Requirements and delimitation

Role prose is a basic requirement of any artistic creation. An author can only transform them into an artistic work - even if he processes strongly autobiographical material - if he emancipates himself from pure experience and thus distances himself. However, role prose in the narrower sense as a special form must be distinguished from this basic condition. It is a literary form, usually carried by a strong first-person narrator , in which a main character - similar to an actor - strongly dominates the event through his voice and view of things, given to him by the author. Authors often use sociolects , dialects , slangs or jargons to make the tone more convincing and to create a “pull” . Role prose may or may not take the form of an inner monologue .

Role prose in premodern literature

Role prose is one of the oldest literary stylistic devices. This is due to the fact that in the literatures of antiquity, the Middle Ages and the early modern period, artists were not understood as autonomous subjects, but as artisans . They were always dependent on changing clients and patrons and accordingly had to necessarily fulfill changing roles. Typical examples of this can be found in the poems of the Middle Ages, where the same author often takes different positions in the first person tone.

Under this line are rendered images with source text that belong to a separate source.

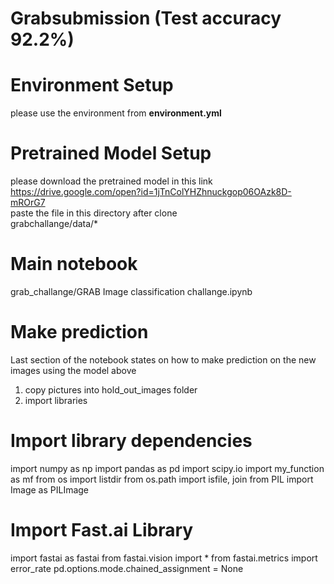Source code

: # Grabsubmission (Test accuracy 92.2%)
# Environment Setup<br>
please use the environment from **environment.yml**<br>
# Pretrained Model Setup<br>
please download the pretrained model in this link <br>
https://drive.google.com/open?id=1jTnColYHZhnuckgop06OAzk8D-mROrG7 <br>
paste the file in this directory after clone <br> 
grabchallange/data/*
# Main notebook<br>
grab_challange/GRAB Image classification challange.ipynb
# Make prediction
Last section of the notebook states on how to make prediction on the new images using the model above<br>
1. copy pictures into hold_out_images folder
2. import libraries

# Import library dependencies
import numpy as np
import pandas as pd
import scipy.io
import my_function as mf
from os import listdir
from os.path import isfile, join
from PIL import Image as PILImage
# Import Fast.ai Library
import fastai as fastai
from fastai.vision import *
from fastai.metrics import error_rate
pd.options.mode.chained_assignment = None
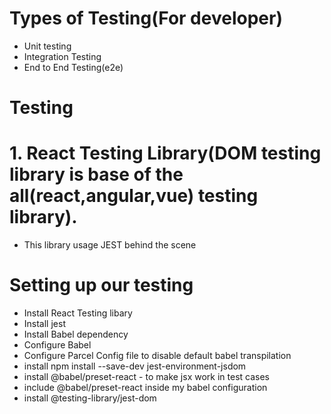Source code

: # Types of Testing(For developer)
- Unit testing
- Integration Testing
- End to End Testing(e2e)

# Testing
# 1. React Testing Library(DOM testing library is base of the all(react,angular,vue) testing library).
- This library usage JEST behind the scene

# Setting up our testing 
- Install React Testing libary
- Install jest
- Install Babel dependency
- Configure Babel
- Configure Parcel Config file to disable default babel transpilation 
- install npm install --save-dev jest-environment-jsdom
- install @babel/preset-react - to make jsx work in test cases
- include @babel/preset-react inside my babel configuration
- install @testing-library/jest-dom
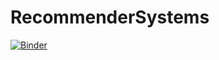 # RecommenderSystems
[![Binder](https://mybinder.org/badge_logo.svg)](https://mybinder.org/v2/gh/portal-cat/RecommenderSystems/HEAD?urlpath=%2Fvoila%2Frender%2Fweb_interface.ipynb)

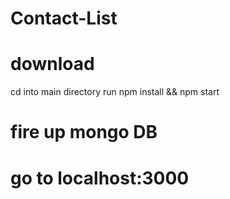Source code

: # Contact-List

# download
  cd into main directory run npm install && npm start

# fire up mongo DB
# go to localhost:3000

Role prose in modern times

From Enlightenment to Young Germany

With the modern age, the Enlightenment and sensitivity, and especially with the genius concept of Sturm und Drang , a change takes place towards a view of the artist as at least potentially autonomous, self-creative subject. Here, too, caution is advisable, because in typical works of this literary epoch, for example in Goethe's The Sorrows of Young Werther , there are exemplary examples of role prose. Goethe's epistolary novel is not autobiographical, but rather in the role of an ingenious young man the author puts it in the mouth in an artistic tone. In the committed literature of Junge Deutschland , role prose decreased somewhat - although here, too, it must be pointed out that the best authors, above all Heinrich Heine , made frequent use of this trick, albeit ironically broken.

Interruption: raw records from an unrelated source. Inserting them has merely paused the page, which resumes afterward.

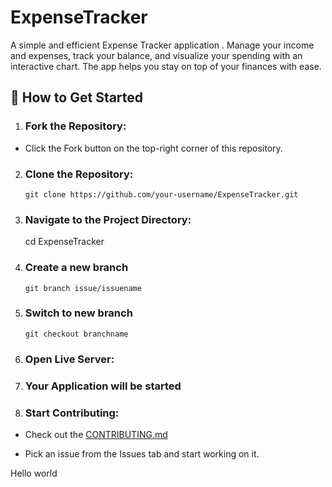 # ExpenseTracker

A simple and efficient Expense Tracker application . Manage your income and expenses, track your balance, and visualize your spending with an interactive chart. The app helps you stay on top of your finances with ease.

## 🚀 How to Get Started

1. ### Fork the Repository:

- Click the Fork button on the top-right corner of this repository.

2.  ### Clone the Repository:

    `git clone https://github.com/your-username/ExpenseTracker.git`

3.  ### Navigate to the Project Directory:

    cd ExpenseTracker

4.  ### Create a new branch

        git branch issue/issuename

5.  ### Switch to new branch

        git checkout branchname

6.  ### Open Live Server:

7.  ### Your Application will be started

8.  ### Start Contributing:

- Check out the [CONTRIBUTING.md](https://github.com/programming-club-knit/ExpenseTracker/blob/main/CONTRIBUTING.md)

- Pick an issue from the Issues tab and start working on it.

Hello world
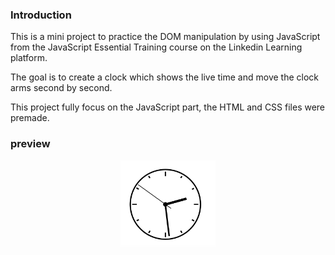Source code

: ### Introduction

This is a mini project to practice the DOM manipulation by using JavaScript from the JavaScript Essential Training course on the Linkedin Learning platform. 

The goal is to create a clock which shows the live time and move the clock arms second by second. 

This project fully focus on the JavaScript part, the HTML and CSS files were premade.

### preview
<p align="center">
  <img src="images/clock.png" width="30%" height= "30%">
</p>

Biedermeier and Historicism

In Biedermeier and especially in historicism , role prose increased again considerably. Both the often bizarre loners in Biedermeier literature as well as the characters in countless poems, verses, novels and dramas in historical literature in the second half of the 19th century are typical examples of role prose in which the author either delves into the smallest, most remote or goes into the distant, historical and necessarily allows his staff to act like actors according to very fixed role models.

Postmodern

In the postmodern era, role prose has been increasingly used again since the 1970s. A distinction can be made between two approaches. Either strongly (auto) biographical drafts based on the New Inwardness are broken by role prose and thus playfully removed from the claim to authenticity as represented by the New Inwardness; or will - as in historicism - reinforced again history novels written, be it The Name of the Rose , Perfume or Measuring the World , in which the author fully or semi-historical individuals can play their roles very own tones.